Über eine dreiviertel Million
Über eine dreiviertel Million

Nach vielen Tagen ohne größere Kontakte war das Gulnara Guesthouse mit seinem Innenhof und englisch sprechenden und Bier trinkenden Reisenden eine regelrechte Oase. Im 6-Bett-„Wohn-„Zimmer traf ich Onier und Ique aus Bilbao, die nach drei Wochen Urlaub ihren letzten Abend in Usbekistan hatten. Sie konnten mir ein bisschen von ihren Erfahrungen im Land erzählen und Tipps geben. So ging ich noch Schaschlik essen und kaufte eine 1,25-Liter-Plastikbierflasche „Bräufest“. Im Innenhof unterhielt ich mich sehr angenehm mit James aus London, bis unsere Biervorräte alle waren. James und Stu sind sieben Monate mit dem Auto unterwegs und auch sehr interessiert an den verschiedenen Kulturen. Alles in allem war das sicher nicht mein bester Tag, weil vieles nicht glatt lief und ich mich auch etwas ungeschickt und blauäugig angestellt hatte, aber das muss man sich selbst dann verzeihen. Immerhin war ich ohne große Probleme mit den Behörden gut im Gulnara Guesthouse angekommen.

Fr. 05.09.2014
An meinem einzigen ganzen Tag in der 2,2-Millionen-Einwohner-Stadt Taschkent schaute ich mir so viel wie möglich an: In der Altstadt schlenderte ich über den Chorsu-Basar und kaufte Trauben ohne zu verhandeln und bezahlte dafür den deutschen Preis. Die Verkäuferin schaute mich nicht mehr an, als sie das Geld entgegennahm, weil sie sich womöglich schämte, mich so gnadenlos abgezockt zu haben.

Chorsu Basar
Chorsu Basar

Das religiöse Zentrum Usbekistans ist Khast Imom, der schönste Ort der Stadt, finde ich.

Auf dem Khast-Imom-Platz
Auf dem Khast-Imom-Platz

Dort ist ein Büchereimuseum, in dem der älteste Koran aus dem 7. Jahrhundert zu sehen ist, wobei ich mir nicht sicher bin, ob ich den für mein Eintrittsgeld zu sehen bekommen habe. Über die Auferstehungs-Kathedrale ging’s per U-Bahn in die Neustadt. Bei vier U-Bahn-Fahrten musste ich immer meinen Rucksack öffnen und dreimal meinen Pass zeigen, wobei es manchmal auch ein kurzes nettes Gespräch gab.
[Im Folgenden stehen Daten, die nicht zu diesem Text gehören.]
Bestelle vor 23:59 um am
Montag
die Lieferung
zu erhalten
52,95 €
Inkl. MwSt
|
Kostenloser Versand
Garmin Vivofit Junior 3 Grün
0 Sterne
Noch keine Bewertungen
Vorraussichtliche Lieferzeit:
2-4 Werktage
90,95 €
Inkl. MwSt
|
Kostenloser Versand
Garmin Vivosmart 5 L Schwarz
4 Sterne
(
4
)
Im U-Bahn-Schacht wurde ich angepfiffen und musste meine zwei dort gemachten Fotos vom schönen Motiv an der Wand und der Kuppel wieder löschen. In der Neustadt waren die Timur-Statue, (der nach den Mongolen Ende des 14. Jahrhunderts hier seine Schreckensherrschaft aufbaute, aber auch 35 Ländereien vereinte und vom Staatspräsidenten Islam Karimow zum Nationalhelden hochstilisiert wird,) die zugehörige Promenade und das Kriegsdenkmal der weinenden Mutter zu bemerken. Am Ende des Tages ging ich noch in den Navoi-Park, wo nahe des Hochzeitspalastes Fotos von einem Mann mit fünf hübschen Bräuten geschossen wurden.

5 Bräute
5 Bräute

Zurück am Chorsu-Basar holte ich mir einen Rinder-Yufka und konnte mich bei Dunkelheit nicht mehr so gut orientieren. Hier wurde ich immer wieder angesprochen, ob ich Dollar oder Euro zum Wechseln habe. Drei jugendliche Erwachsene zeigten mir den Weg und einer davon beglückwünschte mich per Handschlag zum Fußball-WM-Titel. Entlang der Beruni-Straße, in der ganz viele Lokalitäten waren, in denen Hochzeiten stattfanden, holte ich Bier, als hätte ich’s gewusst, dass es noch etwas zu feiern gibt: Meine Unterlagen aus Moskau sind in Kißlegg angekommen und der Weg zum chinesischen Visum ist geebnet. Im Hostel traf ich Kristiina aus Estland, die sich heute sehr über die unverschämten Preisangebote der Taxifahrer auf dem Weg von Osten nach Taschkent aufgeregt hat. Im Innenhof traf ich Volker und Katja aus Deutschland, Volker reist 11 Monate und seine Freundin macht nach Istanbul ihren zweiten Urlaub, um ihn zu treffen. Später kamen James und Stu dazu, aber am Ende blieben wieder James und ich, die die Biervorräte vernichteten. Dabei schrieb mir James sehr nette Worte in mein Büchlein.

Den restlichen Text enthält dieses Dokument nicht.